“Ce qui arrive à Gaza pourrait nous arriver si nous ne l’arrêtons pas”

La rédaction
16:2131/10/2025, Cuma
Yeni Şafak

À Istanbul, le Dr Mads Gilbert dénonce la destruction systématique du système de santé à Gaza.


Le médecin norvégien, figure de la solidarité internationale, appelle à unir science, art et engagement moral pour amplifier la résistance palestinienne.


Devant une salle comble à l’Université d’Istanbul, le médecin urgentiste norvégien Dr Mads Gilbert a livré un témoignage bouleversant sur la situation sanitaire à Gaza. Son intervention, l’une des plus marquantes du Tribunal sur Gaza, a mis en lumière ce qu’il qualifie de
« destruction méthodique et intentionnelle »
du système de santé palestinien.

“Derrière chaque chiffre, un être humain”


Spécialiste des urgences et témoin de terrain depuis plus de quarante ans, Mads Gilbert a commencé son allocution en égrenant les noms de médecins, infirmiers et ambulanciers palestiniens tués avec leurs familles depuis le début de la guerre.


« Derrière chaque chiffre, il y a un être humain, une famille, un soignant, une histoire »,
a-t-il déclaré, visiblement ému.

Le médecin a présenté des chiffres alarmants : plus de 1 700 travailleurs de santé tués, 301 arrêtés, des centaines d’hôpitaux et d’ambulances détruits. Selon lui, ces attaques ne sont pas des “dégâts collatéraux”, mais une stratégie de guerre visant à effondrer la capacité de survie du peuple palestinien.


« L’hôpital est le filet de sécurité de toute société. Quand on l’élimine, on vise la société elle-même »
, a-t-il affirmé.

Une expertise forgée dans les zones de guerre


Connu pour ses interventions à Gaza pendant les offensives israéliennes de 2008, 2014 et 2021, Mads Gilbert n’en est pas à son premier témoignage. Professeur de médecine d’urgence à l’Université de Tromsø (Norvège), il a consacré sa carrière à documenter les conséquences humanitaires des guerres, du Liban à la Palestine.


À Istanbul, il a replacé la crise actuelle dans un cadre historique :


« Ce n’est pas une guerre de deux ans. C’est la continuité d’une occupation de plus de quarante ans. La cause première de la mauvaise santé à Gaza, c’est l’occupation israélienne. »

Ses interventions, soutenues par des données de l’ONU et de l’OMS, visaient à établir une chaîne de responsabilité internationale pour ce qu’il a décrit comme un “génocide systématique” contre les Palestiniens.
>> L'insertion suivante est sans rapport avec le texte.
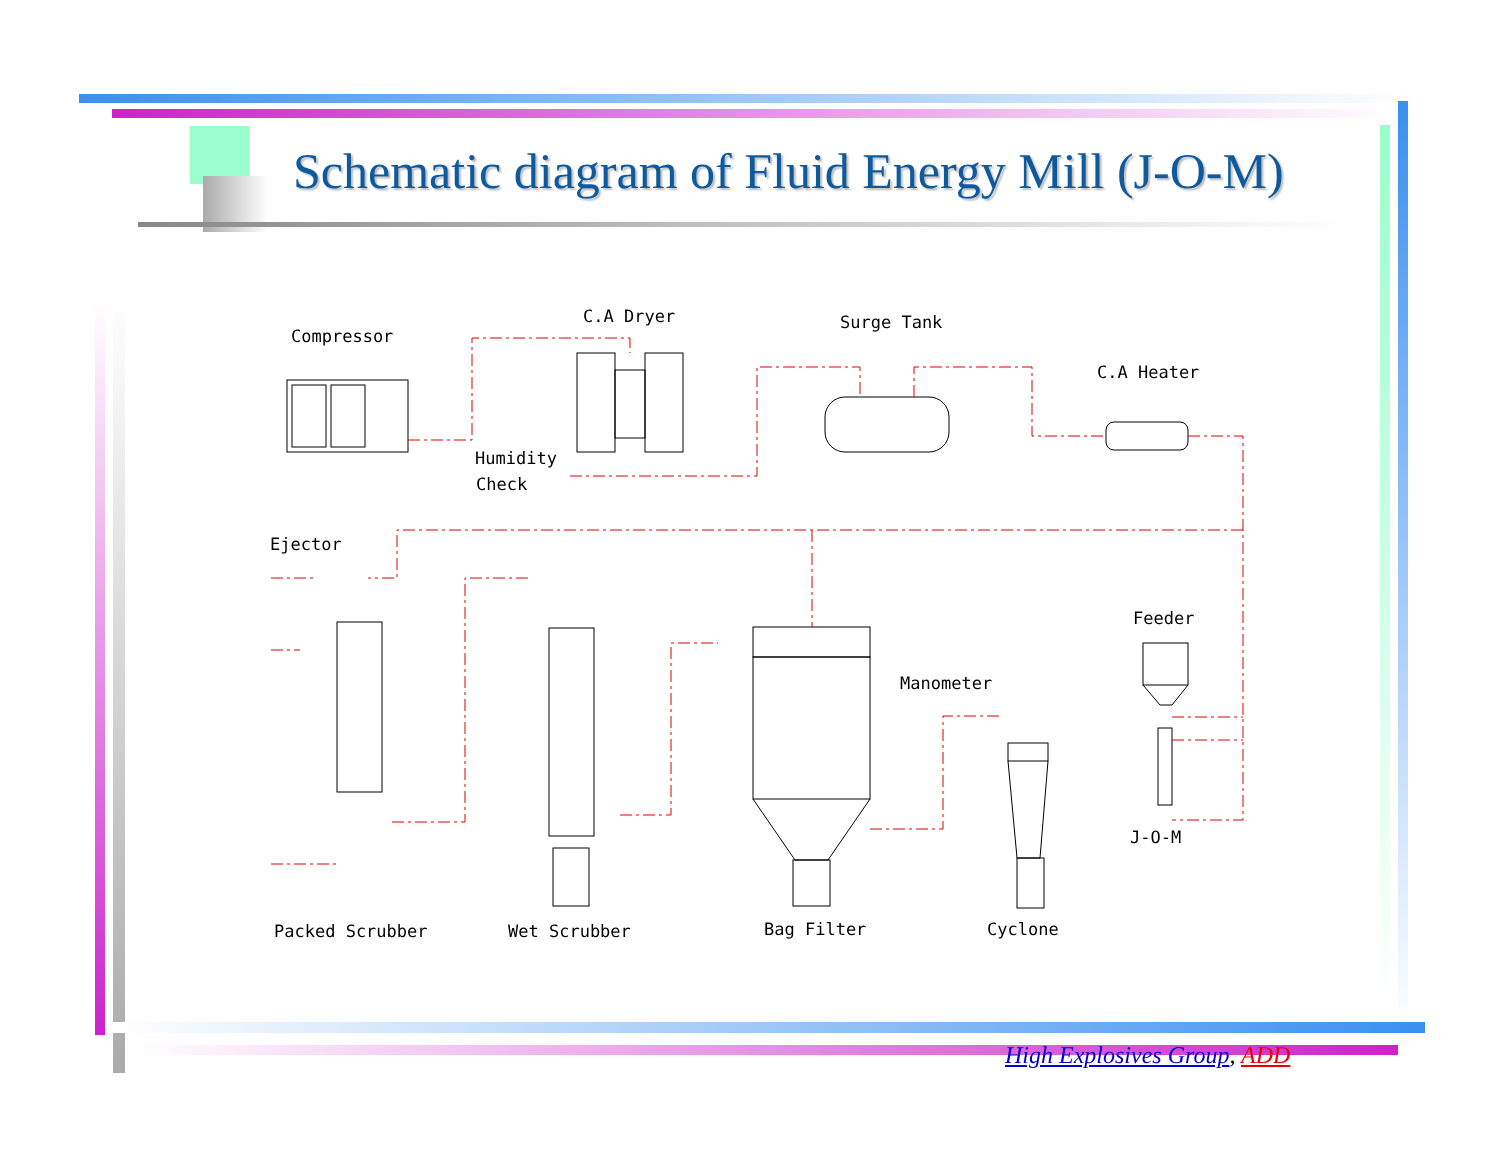Schematic diagram of Fluid Energy Mill (J-O-M)
Compressor
C.A Dryer
Surge Tank
C.A Heater
Humidity
Check
Ejector
Feeder
Manometer
J-O-M
Packed Scrubber
Wet Scrubber
Bag Filter
Cyclone
High Explosives Group, ADD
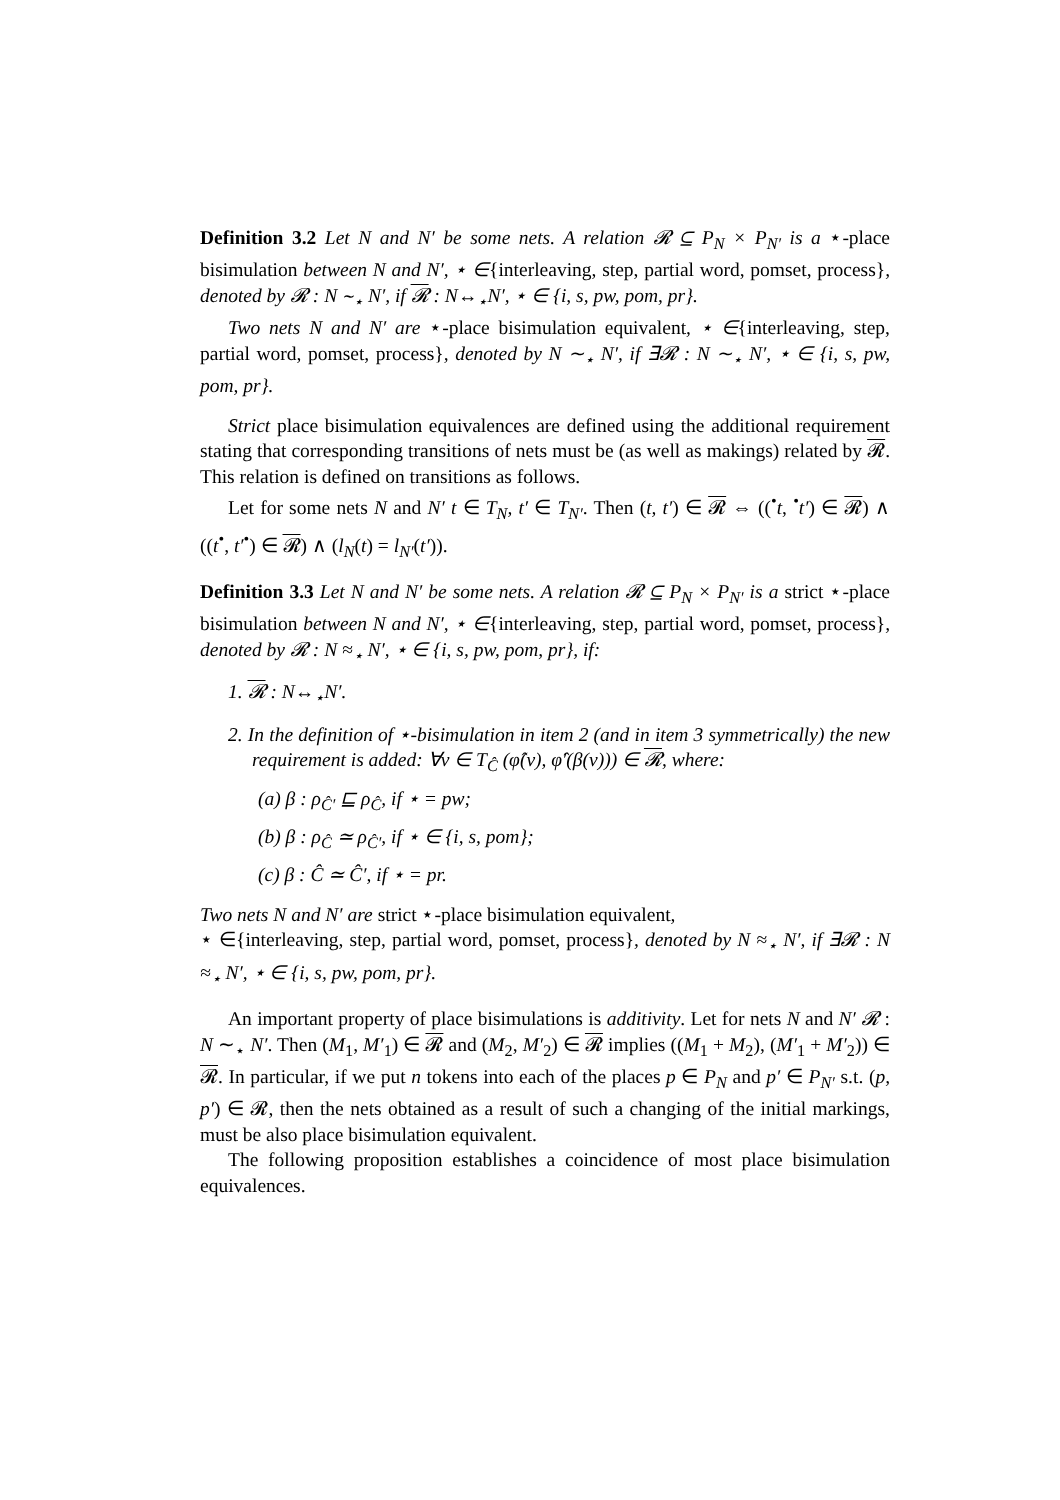Definition 3.2 Let N and N′ be some nets. A relation 𝓡 ⊆ P<sub>N</sub> × P<sub>N′</sub> is a ⋆-place bisimulation between N and N′, ⋆ ∈{interleaving, step, partial word, pomset, process}, denoted by 𝓡 : N ∼<sub>⋆</sub> N′, if 𝓡 : N↔<sub>⋆</sub>N′, ⋆ ∈ {i, s, pw, pom, pr}.
Two nets N and N′ are ⋆-place bisimulation equivalent, ⋆ ∈{interleaving, step, partial word, pomset, process}, denoted by N ∼<sub>⋆</sub> N′, if ∃𝓡 : N ∼<sub>⋆</sub> N′, ⋆ ∈ {i, s, pw, pom, pr}.
Strict place bisimulation equivalences are defined using the additional requirement stating that corresponding transitions of nets must be (as well as makings) related by 𝓡. This relation is defined on transitions as follows.
Let for some nets N and N′ t ∈ T<sub>N</sub>, t′ ∈ T<sub>N′</sub>. Then (t, t′) ∈ 𝓡 ⇔ ((<sup>•</sup>t, <sup>•</sup>t′) ∈ 𝓡) ∧ ((t<sup>•</sup>, t′<sup>•</sup>) ∈ 𝓡) ∧ (l<sub>N</sub>(t) = l<sub>N′</sub>(t′)).
Definition 3.3 Let N and N′ be some nets. A relation 𝓡 ⊆ P<sub>N</sub> × P<sub>N′</sub> is a strict ⋆-place bisimulation between N and N′, ⋆ ∈{interleaving, step, partial word, pomset, process}, denoted by 𝓡 : N ≈<sub>⋆</sub> N′, ⋆ ∈ {i, s, pw, pom, pr}, if:
1. 𝓡 : N↔<sub>⋆</sub>N′.
2. In the definition of ⋆-bisimulation in item 2 (and in item 3 symmetrically) the new requirement is added: ∀v ∈ T<sub>Ĉ</sub> (φ̂(v), φ̂′(β(v))) ∈ 𝓡, where:
(a) β : ρ<sub>Ĉ′</sub> ⊑ ρ<sub>Ĉ</sub>, if ⋆ = pw;
(b) β : ρ<sub>Ĉ</sub> ≃ ρ<sub>Ĉ′</sub>, if ⋆ ∈ {i, s, pom};
(c) β : Ĉ ≃ Ĉ′, if ⋆ = pr.
Two nets N and N′ are strict ⋆-place bisimulation equivalent,
⋆ ∈{interleaving, step, partial word, pomset, process}, denoted by N ≈<sub>⋆</sub> N′, if ∃𝓡 : N ≈<sub>⋆</sub> N′, ⋆ ∈ {i, s, pw, pom, pr}.
An important property of place bisimulations is additivity. Let for nets N and N′ 𝓡 : N ∼<sub>⋆</sub> N′. Then (M<sub>1</sub>, M′<sub>1</sub>) ∈ 𝓡 and (M<sub>2</sub>, M′<sub>2</sub>) ∈ 𝓡 implies ((M<sub>1</sub> + M<sub>2</sub>), (M′<sub>1</sub> + M′<sub>2</sub>)) ∈ 𝓡. In particular, if we put n tokens into each of the places p ∈ P<sub>N</sub> and p′ ∈ P<sub>N′</sub> s.t. (p, p′) ∈ 𝓡, then the nets obtained as a result of such a changing of the initial markings, must be also place bisimulation equivalent.
The following proposition establishes a coincidence of most place bisimulation equivalences.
Quand la science rencontre la résistance


Aux côtés de l’artiste islandaise-norvégienne Charlotte Qvale, Mads Gilbert a également plaidé pour une nouvelle forme de solidarité internationale : allier art et science pour
“porter la vérité au-delà des cercles militants”.

« La connaissance seule n’a pas d’ailes »
, a-t-il expliqué.
« Elle reste dans les bibliothèques si nous ne la relions pas à la culture, à la création, à l’émotion. »

Le duo a déjà organisé en Norvège des forums publics et des concerts mêlant musique, recherche et témoignages, levant plus de 75 000 dollars pour la Palestinian Medical Relief Society.


Cette approche, selon Gilbert, permet de
“transformer la compassion en action”.

Un tribunal citoyen à la portée symbolique


Présidé par Richard Falk, ancien rapporteur spécial de l’ONU sur les droits de l’homme en Palestine, le Tribunal sur Gaza a réuni pendant quatre jours juristes, universitaires et témoins internationaux.


Bien que ses conclusions n’aient pas de valeur juridique contraignante, il vise à constituer un “dossier du peuple” documentant les crimes de guerre et les violations du droit international à Gaza.


Mads Gilbert, par son autorité morale et scientifique, en a incarné la dimension humanitaire. Son message final a résonné comme un appel urgent à la conscience mondiale :


« Solidarité n’est pas un mot. C’est une action. Et le temps est compté. »

Entre témoignage et plaidoyer


L’intervention du Dr Gilbert n’était pas qu’un exposé médical : c’était un acte d’accusation éthique, nourri d’années d’observation directe. Il a appelé les gouvernements, les universités et les artistes à refuser la neutralité face à la souffrance palestinienne.


« La médecine ne peut pas être neutre devant l’injustice. Soigner, c’est résister. »

Son passage à Istanbul aura marqué un tournant dans les travaux du tribunal : la santé devient désormais un champ de bataille politique et moral au cœur de la résistance palestinienne.